Là, je sentais que je l’avais vraiment étonné.
— Mais qu’est-ce que c’est que cette connerie maniaque ? À propos, tu sais comment on t’appelle maintenant dans
— C’est toi l’auteur de
— Paul, enfin, Alex… Émile, je veux dire. Ça suffit. Je n’ai jamais écrit aucun brouillon, je ne sais pas de quoi tu parles.
— À Copenhague.
— Quoi, à Copenhague ?
— Le geste d’amour ?
— Quel geste d’amour, putain de merde ?
C’est son expression favorite, « putain de merde » : il cumule.
— Tu te souviens, quand j’ai eu ma crise de « rejet » ? Quand je me sentais rejeté par tout le monde et toi le premier ?
— Je ne me souviens pas de toutes tes crises, je ne suis pas abonné.
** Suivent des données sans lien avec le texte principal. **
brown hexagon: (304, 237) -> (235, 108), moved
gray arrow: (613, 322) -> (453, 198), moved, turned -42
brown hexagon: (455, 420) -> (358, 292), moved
— Rappelle-toi, à Copenhague. Tu avais accepté de recopier le début du manuscrit de ta main. Dans un cahier noir. Le geste d’amour, d’acceptation ? Je savais que tu étais à bout de souffle, vidé, bloqué… C’est pour ça, d’ailleurs, que tu venais chez le docteur Christianssen. Tu ne pouvais plus écrire. Je l’ai fait pour toi. On m’a assez fait chier. Je vais faire un communiqué disant que c’est toi l’auteur.
Je ne lui ai même pas laissé le temps d’un infarctus. Je l’ai raccroché.
Ils ne me tenaient pas encore.
Je me suis mis à la recherche du cahier écrit de sa main. Je ne le trouvais pas. Pourtant il devait bien exister quelque part.